Accordingly, the Seller may re-deliver the goods concerned to the Client’s site, the Client undertaking to permit access.

The Client hereby assigns to the Seller all receivables arising from resale until full payment.

In the event of insolvency proceedings, the Seller retains its revendication rights.

The Client undertakes to inform the Seller immediately of any situation affecting solvency.

 

ARTICLE B.6. Liability – Insurance – Equipment

The Seller undertakes to apply, in the performance of the Services entrusted to it, all the care required of a professional.

B.6.1 The Seller shall only be liable for direct material damage resulting from proven fault, limited, for all causative events occurring during the contractual year concerned, to the amounts excluding taxes received in connection with the sales / Services being the subject matter or at the origin of the said damage.

Any liability for indirect losses (loss of image, production losses, loss of profits, third-party penalties, etc.) is excluded.

B.6.2 The Client (except in the case of resale of materials) shall be responsible for the nature of the waste, its sorting and categorization, as well as for its compliance with the definition provided within the commercial offer, and with the applicable regulations in force.

Accordingly, the Seller shall not assume any liability arising from an error committed by the Client.

B.6.3 Any damage having as its origin and/or as its consequences the equipment made available shall remain under the Client’s sole responsibility, without the Client being entitled to make any claim against the Seller.

B.6.4 Each Party acknowledges having taken out and being up to date with professional liability insurance coverage providing full protection.

The Client insures the Equipment and goods under its custody, as well as any product, waste, or material not paid to the Seller.

B.6.5 Safety Audit: The Seller may conduct, upon reasonable notice, documentary or visual verifications intended to ensure compliance of flows (ADR, sorting, documentation).

In such case, the Client shall permit access to all necessary documentation as well as to the site, without being entitled to object.

B.6.6 Products & Packaging Waste – Biowaste – Hazardous Waste (Specific Frameworks):

Technical requirements specific to packaging waste, biowaste (SPAn Category 3: sealed / covered containers, evacuation frequencies), and hazardous waste (forms, mixing prohibitions, ADR packaging) may be specified within the order.
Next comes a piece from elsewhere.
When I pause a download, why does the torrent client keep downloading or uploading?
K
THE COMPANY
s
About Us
In the event of non-compliance, downgrading and/or implementation of alternative recovery channels shall be carried out at the Client’s exclusive expense.

 

ARTICLE B.7. Regulatory Compliance – Traceability – TrackDéchets – ADR

B.7.1 The Client (except in the case of resale of materials) undertakes to carry out sorting at source, and to comply with all applicable obligations relating to EWC/CED classification, FIPAD, TrackDéchets (forms, signatures, presence at collection where required), ADR where applicable, cross-border documentation, and certificates.

In the event of Client default, the Seller reserves the right either to refuse performance or to invoice the resulting additional costs.
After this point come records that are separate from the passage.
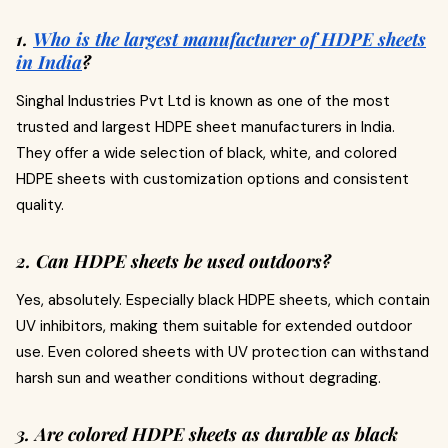
1.
Who is the largest manufacturer of HDPE sheets
in India
?
Singhal Industries Pvt Ltd is known as one of the most
trusted and largest HDPE sheet manufacturers in India.
They offer a wide selection of black, white, and colored
HDPE sheets with customization options and consistent
quality.
2. Can HDPE sheets be used outdoors?
Yes, absolutely. Especially black HDPE sheets, which contain
UV inhibitors, making them suitable for extended outdoor
use. Even colored sheets with UV protection can withstand
harsh sun and weather conditions without degrading.
3. Are colored HDPE sheets as durable as black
B.7.2 Collection documents, weighing tickets, and electronic records (portal/email) shall be deemed valid evidence and uncontested by the Client.

The Seller may require characterization reports where imposed by the applicable recovery stream.

Except in the case of resale of materials, the Client undertakes to provide such reports without delay upon first request.

Failing this, the Seller reserves the right either not to perform the Services or to perform them under the Client’s full responsibility.

 

ARTICLE B.8. Portal / Digitalization – Signatures – Evidence

B.8.1 Documents (forms, reports, invoices) may be made available by the Seller through a Client portal or transmitted electronically.

The absence of a handwritten signature shall not deprive such documents of effect where not required by applicable regulations.

As soon as documents are made available online, the Client may contest them within a maximum period of thirty (30) days.

Failing this, the said documents shall be deemed accepted by the Client, who undertakes to consult the digital portal regularly where applicable.

B.8.2 Electronic signatures and technical logs shall constitute valid evidence.